Those Democratic marshmallows
Washington
The Democratic house majority leader, Jim Wright, a truly amiable gentleman, got a "going over" the other morning from reporters who simply couldn't understand why he and his Democratic colleagues were so calm about Ronald Reagan's economic package.
Mr. Wright quietly said he couldn't accept the Kemp-Roth theories about "supply-side" economics which the President has embraced. He said Mr. Reagan's tax-cut proposals will be scrutinized carefully by the Democrats -- as will the spending reductions Mr. Reagain is requesting.
As Mr. Wright seemd to be putting it, the role of the Democrats in Congress this year was to refine the Reagan initiatives and come up with a distillation that would improve the legislation by avoiding abuses.
But why did Mr. Wright take this posture of "sweet reasonableness" a reporter asked. Why wasn't he shouting a bit if he and other Democrats, particularly those who still called themselves liberals, were in disagreement with the basic, conservative philosophy of the Reagan approach?
How, the reporter asked, could there be a meaningful debate in Congress if the Democrats were going to sound more like a group of thoughtful college professors than Democratic politicians whose cause and philosophy were being challenged by a Republican President?
Perhaps the Democratic opposition in Congress will become more vocal and combative as the weeks go by. But it seems to have decided to go along with the popular Mr. Reagan, at least for a while, lest it get into serious political trouble with constituents back home. Mr. Wright is particularly mindful of the voters after suffering a bit of a scare in last fall's election. He won by 62 percent, but the GOP challenge was big enough to cause Mr. Wright to sniff the political wind and decide that a strong, conservative breeze was blowing in Texas.
Former GOP national chairman Bill Brock (now special trade ambassador) has also told reporters that, if the Democrats in the House, where they hold a majority, become "obstructionists" to the Reagan program, the President will punish them with "raw power."
By "raw power," Mr. Brock explained, he meant Mr. Reagan would dramatize his problems with the Democrats by using the veto and also by going directly to the public with a plea to throw them out of office in the 1982 elections.
Mr. Brock added, with a smile, he was willing to wager that, should this kind of confrontation ensue, "the Republicans will take over the House, as well as the Senate, in 1982."

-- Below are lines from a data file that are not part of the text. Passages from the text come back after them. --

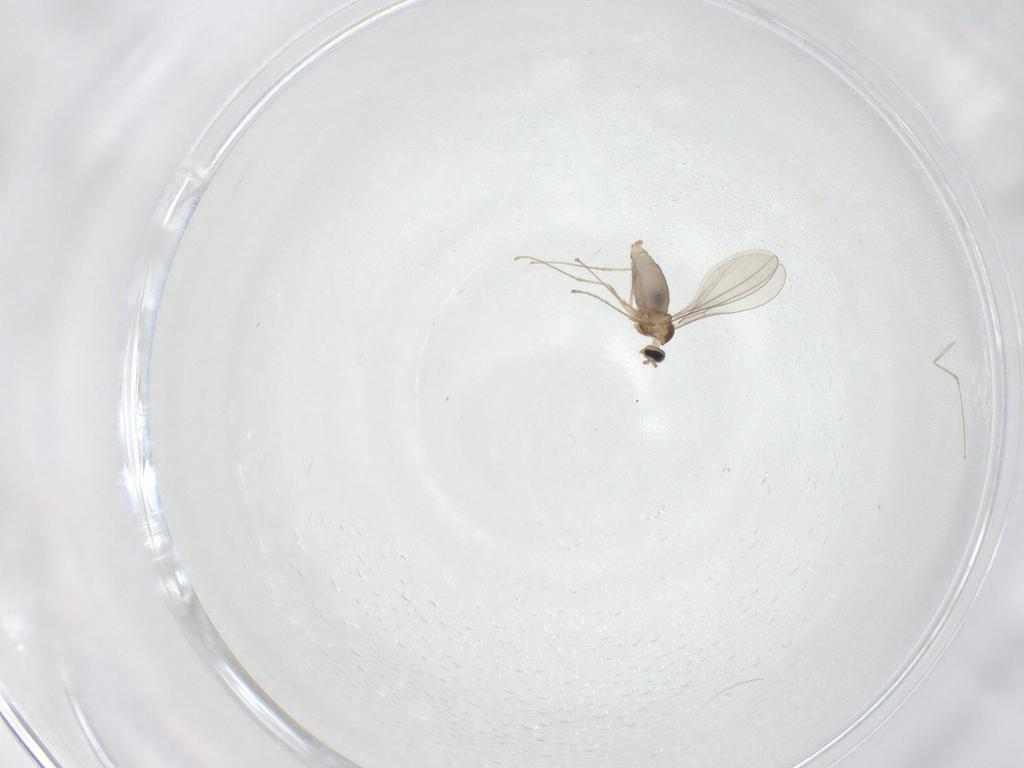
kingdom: Animalia
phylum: Arthropoda
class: Insecta
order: Diptera
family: Cecidomyiidae
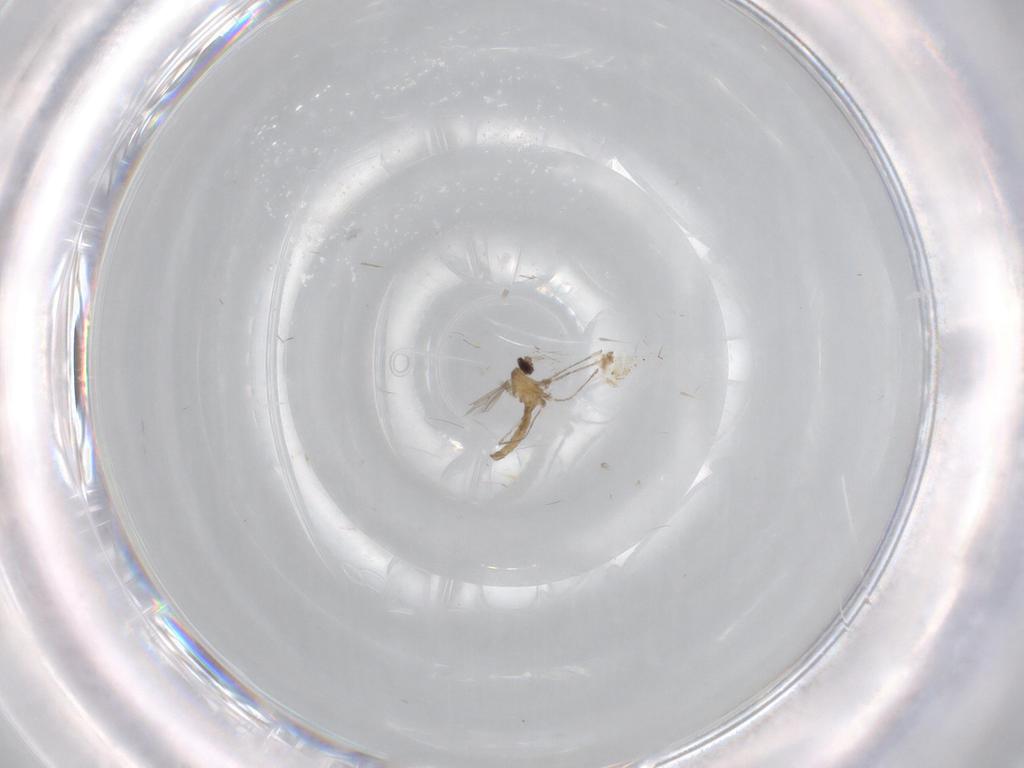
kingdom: Animalia
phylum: Arthropoda
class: Insecta
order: Diptera
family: Cecidomyiidae
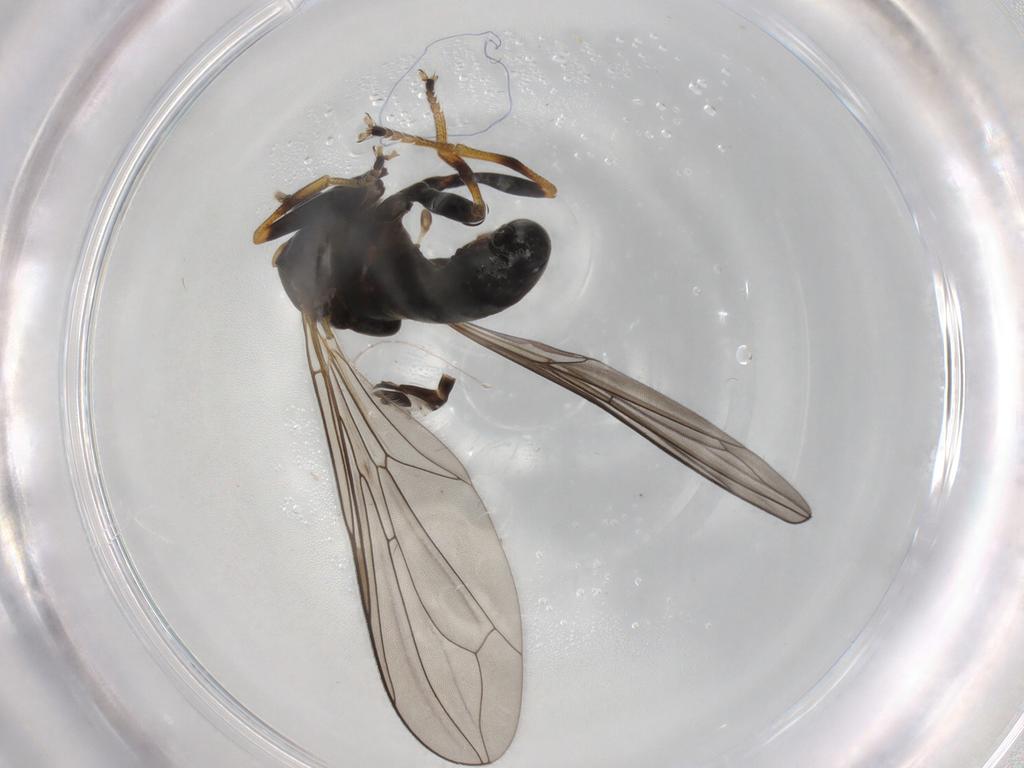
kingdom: Animalia
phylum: Arthropoda
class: Insecta
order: Diptera
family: Pipunculidae
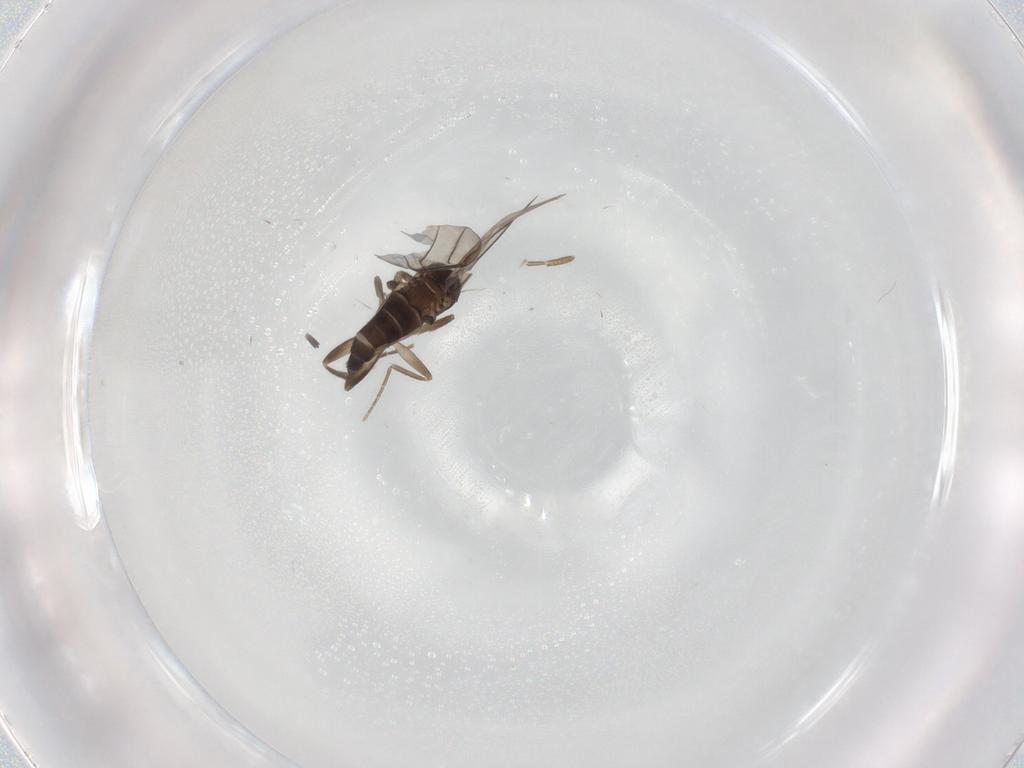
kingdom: Animalia
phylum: Arthropoda
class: Insecta
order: Diptera
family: Phoridae
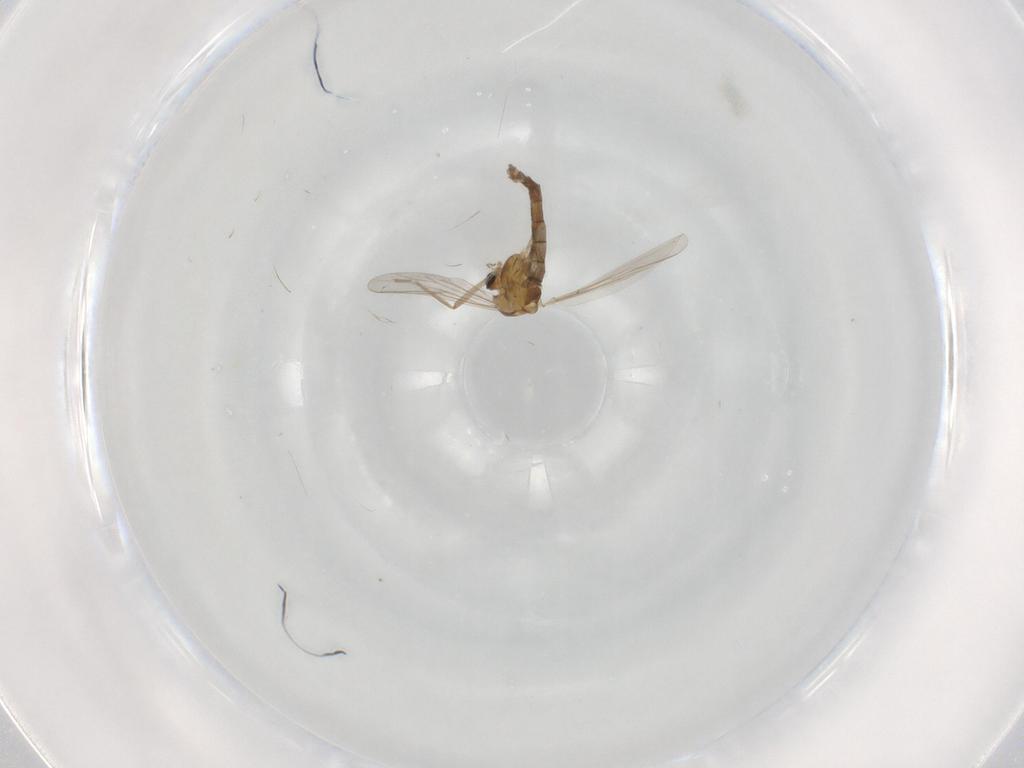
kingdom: Animalia
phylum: Arthropoda
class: Insecta
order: Diptera
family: Chironomidae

Mr. Wright was told about Mr. Brock's threat, but this in no way cut into the Texan's compusure. He was not to be prodded or baited into a heated reply. As he saw it, the Democratic posture would be that of a responsible opposition that would carefully examine and seek to improve the Reagan proposals. He made it clear that he was not predicting an emotional, philosophical battle ahead.
Since this meeting with reporters Mr. Wright has outlined a possible counterattack to the President in a letter to his Democratic house colleagues. But, thus far, his response -- and those of other leading Democrats in Congress -- has sounded relatively soft and very tentative, much more like negotiation than a move to playing a leadership role in coming up with an alternative economic program.
So the Democrats are reading the election results and, in Lyndon Johnson's phrase, hunkering down. It's very strange. When can one recall a period when Democratic voices were so muted?
Even in the Eisenhower period, when Lyndon Johnson, then the Senate majority leader, played some ball with the Republican President and when conservative Democrats helped Ike carry through on his many vetoes, there wasn't this much willingness for Democrats to treat the President with kid gloves. "We may be moving into an era of Democratic compliance," a political analyst here says.
But if the Democrats are really going to be such marshmallows (and, maybe in the end, they will go back to being sharp-toothed tigers), then this President really is rolling.
He may not get all of his economic package, but he doesn't really expect to get all of it. He'll get a lot more than if his Democratic opposition were more aroused, more resistant. And one can bank on one thing:
If the Democrats do no more than bring about a refinement of the Reagan package, the emerging legislation will be accepted by the American public as a Reagan victory. In fact, the Democrats seem resigned to this victory -- and their own defeat.